I’ve been doing some work for Texas A&M who need a MARC::Record module that is Unicode safe. Many ILS vendors are moving away from MARC-8 encoded records towards Unicode. No doubt this move is being spurred on by big players like OCLC who are moving (or have moved) their mammoth WorldCat database to Unicode.

At any rate Texas A&M have workflows that use MARC::Record for transforming records in their catalog and they need the Unicode support for their new Voyager system. Technically there were very few places where MARC::Record needed to be adjusted. The problem is that the antiquated transmission format for MARC records uses byte lengths in the so called directory, as offsets into the record. MARC::Record uses length() and substr() to create and work with the directory…which works fine when 1 character equals 1 byte. However, Unicode characters can have multiple bytes per character…so the character oriented length() will create faulty record directories, and substr() will extract data from the rest of the record incorrectly.

Fortunately there is the bytes pragma which alters the behavior of various character oriented Perl functions. Unfortunately these functions were added to Perl relatively recently, so this new version of MARC::Record will require Perl >= v5.8.2. Technically it could run on 5.8.1, however I found that the 5.8.1 that ships with OS X 10.3 lacks the bytes::substr(). Not only that but if you try to call a non existent function in the bytes namespace you’ll go into an infinite loop. This is even the case with Perl 5.8.6 as well.

All in all I really have come to dislike Perl’s Unicode support. The magical utf8 flag on scalars has a tendency to pop on and off for obscure reasons. And I’ve found the behavior of bytes::length() to be a bit unpredictable.

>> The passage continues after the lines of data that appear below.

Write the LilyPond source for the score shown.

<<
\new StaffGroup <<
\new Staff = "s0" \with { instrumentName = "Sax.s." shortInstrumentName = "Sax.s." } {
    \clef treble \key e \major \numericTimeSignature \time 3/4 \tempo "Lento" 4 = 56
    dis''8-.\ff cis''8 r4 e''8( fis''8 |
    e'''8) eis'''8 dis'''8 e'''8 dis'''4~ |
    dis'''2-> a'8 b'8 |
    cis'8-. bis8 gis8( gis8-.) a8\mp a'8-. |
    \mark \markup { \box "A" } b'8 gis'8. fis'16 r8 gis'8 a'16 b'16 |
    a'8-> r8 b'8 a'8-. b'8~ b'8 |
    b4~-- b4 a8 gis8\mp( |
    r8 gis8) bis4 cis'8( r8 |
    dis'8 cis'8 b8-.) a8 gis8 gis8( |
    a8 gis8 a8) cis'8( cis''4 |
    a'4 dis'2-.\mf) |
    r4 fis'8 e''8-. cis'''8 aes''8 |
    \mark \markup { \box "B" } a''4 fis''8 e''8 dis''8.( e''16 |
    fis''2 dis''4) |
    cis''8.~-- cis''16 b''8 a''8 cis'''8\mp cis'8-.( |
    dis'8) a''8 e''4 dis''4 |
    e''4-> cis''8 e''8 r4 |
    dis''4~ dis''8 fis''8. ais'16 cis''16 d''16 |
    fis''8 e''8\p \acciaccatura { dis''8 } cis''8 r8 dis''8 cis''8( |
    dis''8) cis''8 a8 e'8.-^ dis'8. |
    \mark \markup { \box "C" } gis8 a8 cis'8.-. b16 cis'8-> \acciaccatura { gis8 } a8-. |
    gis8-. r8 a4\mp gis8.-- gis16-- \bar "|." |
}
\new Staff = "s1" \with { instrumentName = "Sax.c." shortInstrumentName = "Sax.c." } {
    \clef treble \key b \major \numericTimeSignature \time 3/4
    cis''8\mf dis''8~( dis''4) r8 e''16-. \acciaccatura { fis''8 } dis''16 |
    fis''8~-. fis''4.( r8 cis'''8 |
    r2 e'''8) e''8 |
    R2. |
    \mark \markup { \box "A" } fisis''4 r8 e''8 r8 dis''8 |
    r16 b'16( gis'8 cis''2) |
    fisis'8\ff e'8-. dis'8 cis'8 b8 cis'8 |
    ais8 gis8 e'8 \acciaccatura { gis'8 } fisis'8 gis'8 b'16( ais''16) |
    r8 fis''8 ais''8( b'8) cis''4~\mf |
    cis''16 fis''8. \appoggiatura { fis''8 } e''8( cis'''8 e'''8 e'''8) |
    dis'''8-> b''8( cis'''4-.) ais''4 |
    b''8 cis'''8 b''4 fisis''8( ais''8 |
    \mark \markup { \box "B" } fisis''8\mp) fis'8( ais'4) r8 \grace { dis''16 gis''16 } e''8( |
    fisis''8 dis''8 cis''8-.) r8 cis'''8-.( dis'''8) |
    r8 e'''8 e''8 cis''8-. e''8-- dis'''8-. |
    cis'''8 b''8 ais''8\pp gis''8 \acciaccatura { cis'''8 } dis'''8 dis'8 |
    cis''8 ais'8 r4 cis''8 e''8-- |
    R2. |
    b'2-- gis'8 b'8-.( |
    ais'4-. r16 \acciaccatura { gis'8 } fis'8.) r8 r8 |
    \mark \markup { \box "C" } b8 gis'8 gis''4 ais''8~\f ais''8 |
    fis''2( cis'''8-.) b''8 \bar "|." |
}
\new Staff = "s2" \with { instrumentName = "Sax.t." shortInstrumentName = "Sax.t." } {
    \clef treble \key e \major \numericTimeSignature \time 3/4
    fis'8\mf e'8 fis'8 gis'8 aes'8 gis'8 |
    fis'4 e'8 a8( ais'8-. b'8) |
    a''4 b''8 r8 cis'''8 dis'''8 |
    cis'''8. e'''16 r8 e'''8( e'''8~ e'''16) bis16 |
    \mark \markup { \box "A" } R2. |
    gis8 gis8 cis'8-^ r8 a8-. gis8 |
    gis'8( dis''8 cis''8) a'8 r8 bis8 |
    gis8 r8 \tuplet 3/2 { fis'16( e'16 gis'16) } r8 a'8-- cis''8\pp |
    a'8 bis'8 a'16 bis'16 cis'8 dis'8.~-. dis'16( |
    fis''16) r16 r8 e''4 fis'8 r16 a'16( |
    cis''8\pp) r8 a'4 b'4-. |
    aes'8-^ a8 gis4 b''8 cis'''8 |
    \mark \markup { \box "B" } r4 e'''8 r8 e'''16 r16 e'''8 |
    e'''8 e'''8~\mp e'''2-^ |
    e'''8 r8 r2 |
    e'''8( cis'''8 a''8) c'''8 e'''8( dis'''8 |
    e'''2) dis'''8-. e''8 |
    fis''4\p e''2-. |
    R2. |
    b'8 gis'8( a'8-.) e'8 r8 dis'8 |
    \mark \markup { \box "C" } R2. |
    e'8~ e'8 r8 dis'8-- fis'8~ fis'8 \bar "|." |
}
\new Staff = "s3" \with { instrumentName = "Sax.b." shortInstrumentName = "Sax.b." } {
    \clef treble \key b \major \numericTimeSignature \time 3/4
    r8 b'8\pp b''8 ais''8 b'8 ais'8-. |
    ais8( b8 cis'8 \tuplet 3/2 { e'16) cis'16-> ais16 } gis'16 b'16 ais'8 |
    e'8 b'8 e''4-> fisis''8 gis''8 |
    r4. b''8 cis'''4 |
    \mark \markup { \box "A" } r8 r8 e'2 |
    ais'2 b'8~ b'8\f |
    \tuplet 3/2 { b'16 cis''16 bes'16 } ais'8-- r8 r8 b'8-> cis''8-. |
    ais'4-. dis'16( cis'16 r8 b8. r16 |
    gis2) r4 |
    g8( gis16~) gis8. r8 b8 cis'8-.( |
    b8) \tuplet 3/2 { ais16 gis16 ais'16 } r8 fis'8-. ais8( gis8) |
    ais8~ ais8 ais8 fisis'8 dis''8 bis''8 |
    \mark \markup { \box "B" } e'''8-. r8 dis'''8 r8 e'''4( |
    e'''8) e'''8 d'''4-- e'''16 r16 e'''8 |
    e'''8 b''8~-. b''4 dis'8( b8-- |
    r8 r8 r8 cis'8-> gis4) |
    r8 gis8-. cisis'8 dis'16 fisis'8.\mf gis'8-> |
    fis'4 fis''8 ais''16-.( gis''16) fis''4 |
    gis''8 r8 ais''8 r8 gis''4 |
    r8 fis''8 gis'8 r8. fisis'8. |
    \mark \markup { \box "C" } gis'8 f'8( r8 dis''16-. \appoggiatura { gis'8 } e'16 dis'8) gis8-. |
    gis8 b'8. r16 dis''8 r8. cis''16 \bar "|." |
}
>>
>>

Surely this is because I don’t fully understand the mechanics involved, but judging from the traffic on perl-unicode I’m not the only one who has struggled with it. My experience using unicode in Java and Python has been much more pleasant, and really confirms my decision to move towards doing new work in these languages. Perl has served me well, and there are some things I really love about the language, but these nasty corners are a bit scary.